The Archbishop of Canterbury
said, that he had not made the statements attributed to him by the noble Baron, who appeared to have made his remarks solely for the purpose of adding to the prejudices and excitement that prevailed on the subject of the Church.
The Lord Chancellor
agreed with his noble and learned friend (Lord Wynford), that great regard was due from the Legislature to the rights of property. He would not then go into the abstract question of the right of the Legislature to interfere with the property of the Church, as there was nothing in the Bill before the House that called on him to do so. He did not think that the Bill was liable to the objections that it interfered unnecessarily with private property in connection with Church property. The peculiar circumstances which distinguished Church property from every other kind of property was this, that the Legislature could interfere with it so far as to enforce the performance of the duties, for the performance of which that property was enjoyed.
The Bishop of Chester
wished to ask the noble Baron (Lord King), to point out the fifteen livings which he said were held by the Bishops in commendam.
The Bishop of Bangor
begged to explain the point, to show the inaccuracy of 805 the noble Baron's remarks. There were certain livings connected with particular Sees, which were permanently attached to them, and formed a part of their revenues. They were always served by curates, and the Bishop had no cure of souls in those parishes, nor any other power but to appoint the curates, or remove them without the intervention of the Ecclesiastical Courts. These were the livings, he presumed, which the noble Baron said, were held in commendam.
The Earl of Radnor
said, he should give his support to this Bill, and he wished to state in a few words his reason for doing so. He did not admire the Bill on account of its taking away small pluralities where alone the system of pluralities ought to be tolerated, nor on account of its allowing the Bishops the discretion of granting pluralities without restriction as to value when the different livings were within thirty miles of each other.

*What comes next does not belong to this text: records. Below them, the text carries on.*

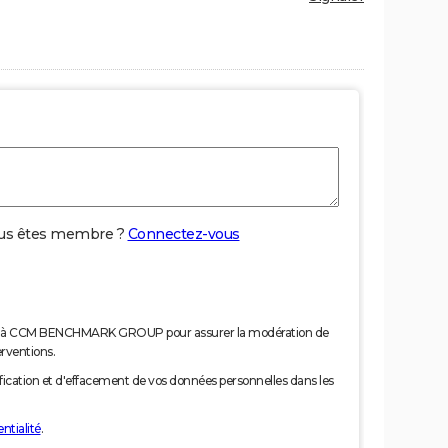
us êtes membre ?
Connectez-vous
nées à CCM BENCHMARK GROUP pour assurer la modération de
erventions.
tification et d'effacement de vos données personnelles dans les
ntialité
.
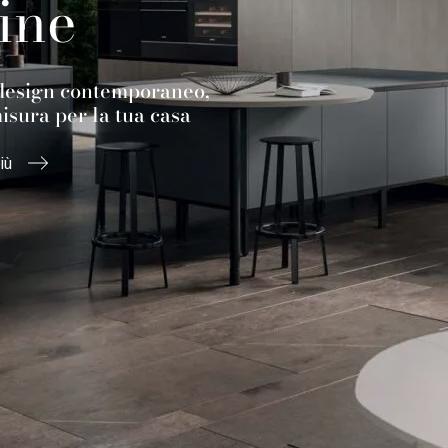
ine
a design contemporaneo,
misura per la tua casa
iù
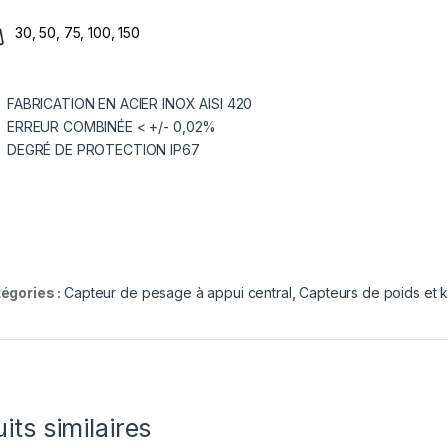
30, 50, 75, 100, 150
FABRICATION EN ACIER INOX AISI 420
ERREUR COMBINÉE < +/- 0,02%
DEGRÉ DE PROTECTION IP67
égories :
Capteur de pesage à appui central
,
Capteurs de poids et 
its similaires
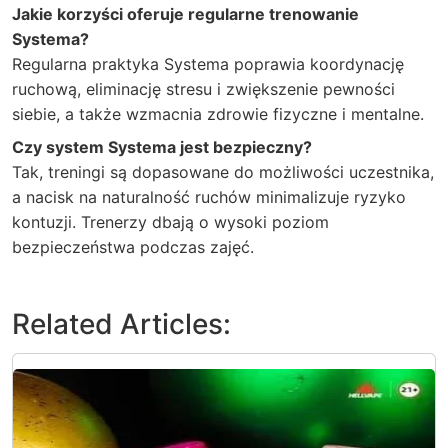
Jakie korzyści oferuje regularne trenowanie
Systema?
Regularna praktyka Systema poprawia koordynację
ruchową, eliminację stresu i zwiększenie pewności
siebie, a także wzmacnia zdrowie fizyczne i mentalne.
Czy system Systema jest bezpieczny?
Tak, treningi są dopasowane do możliwości uczestnika,
a nacisk na naturalność ruchów minimalizuje ryzyko
kontuzji. Trenerzy dbają o wysoki poziom
bezpieczeństwa podczas zajęć.
Related Articles:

In both these respects he should like to see the Bill amended; and if any noble Lord would in Committee, propose the alteration of the clause giving this discretionary power to the Bishops, the alteration should have his support. He approved, however, of the Bill, as he considered it a step towards a Reform in the abuses of the Church Establishment, and he only regretted that the most Rev. Prelate had not carried that Reform further.
§ Their Lordships divided on the Motion to go into Committee. Contents 31; Not Contents 7—Majority 24.
§ House in Committee: Verbal Amendments were agreed to; after which the House resumed. Committee to sit again.